[DATA SHOWN]
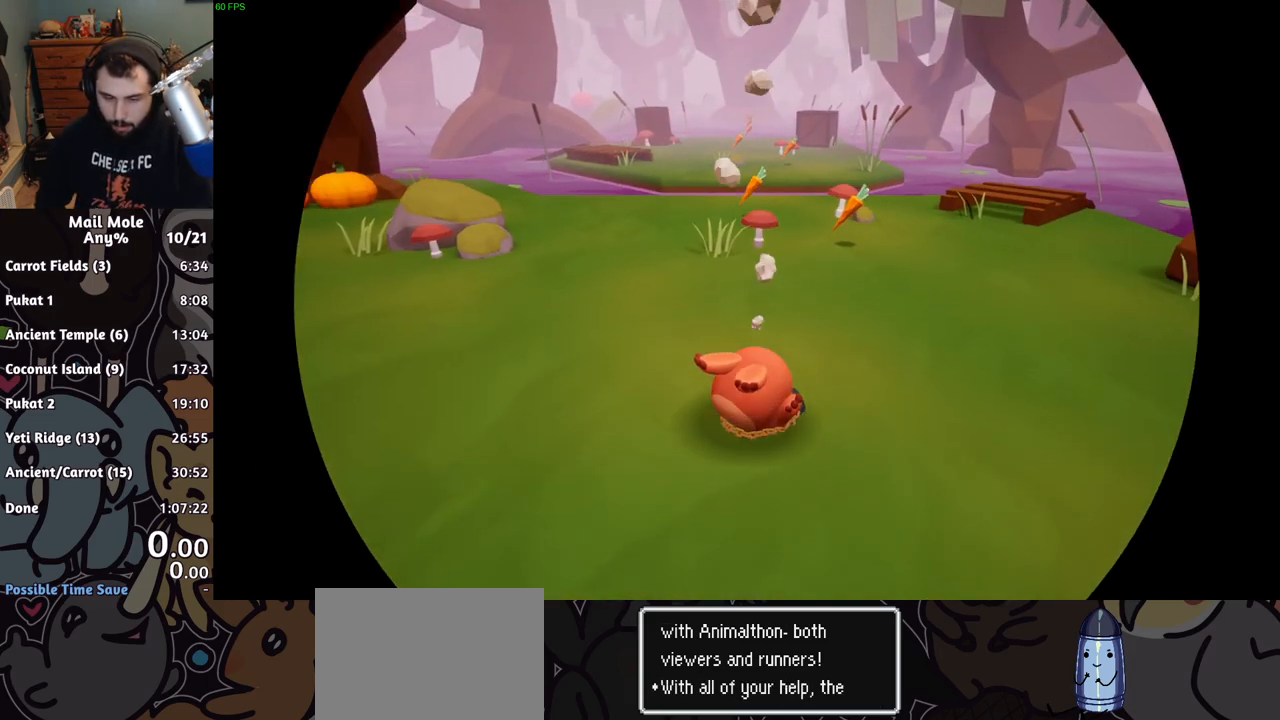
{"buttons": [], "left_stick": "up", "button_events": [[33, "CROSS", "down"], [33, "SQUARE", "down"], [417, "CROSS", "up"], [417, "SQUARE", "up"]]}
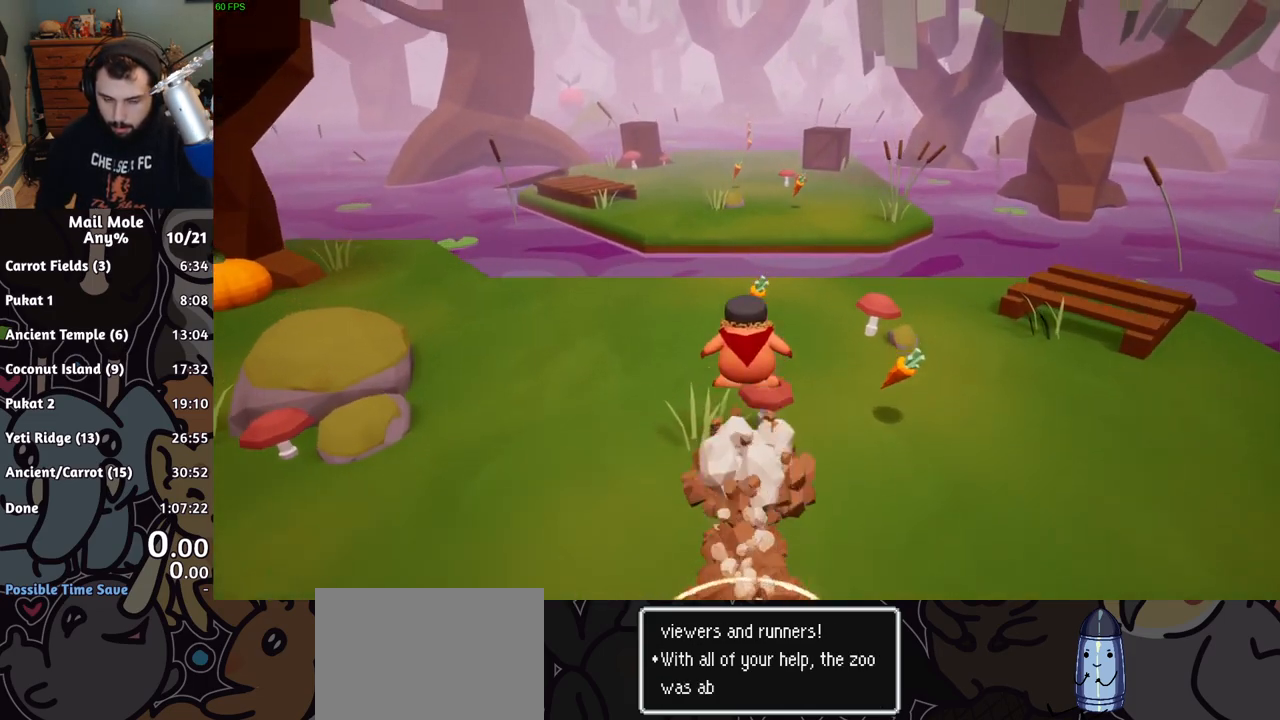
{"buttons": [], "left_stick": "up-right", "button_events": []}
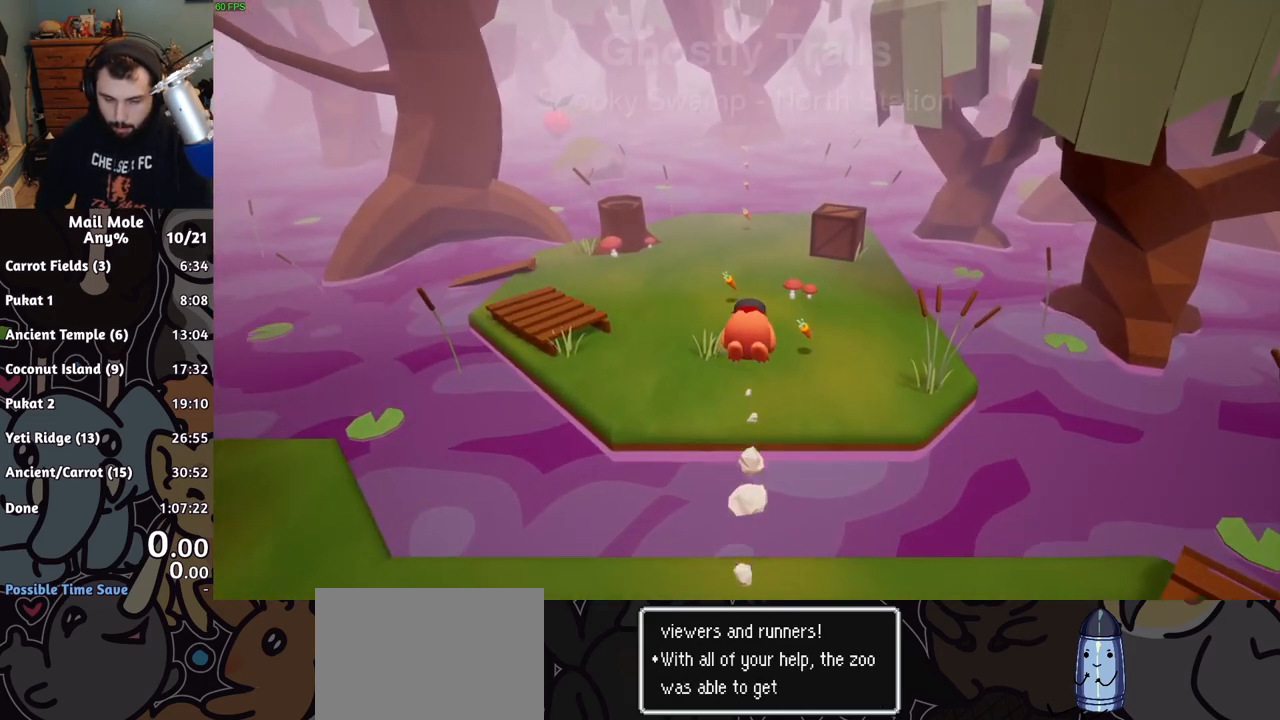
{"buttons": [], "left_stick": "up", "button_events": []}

[WORK INSTRUCTION]
Where a picture appears, skip it; repeat everything else in the data exactly.

[TASK SOLUTION]
{"buttons": [], "left_stick": "up", "button_events": [[33, "CROSS", "down"], [33, "SQUARE", "down"], [417, "CROSS", "up"], [417, "SQUARE", "up"]]}
{"buttons": [], "left_stick": "up-right", "button_events": []}
{"buttons": [], "left_stick": "up", "button_events": []}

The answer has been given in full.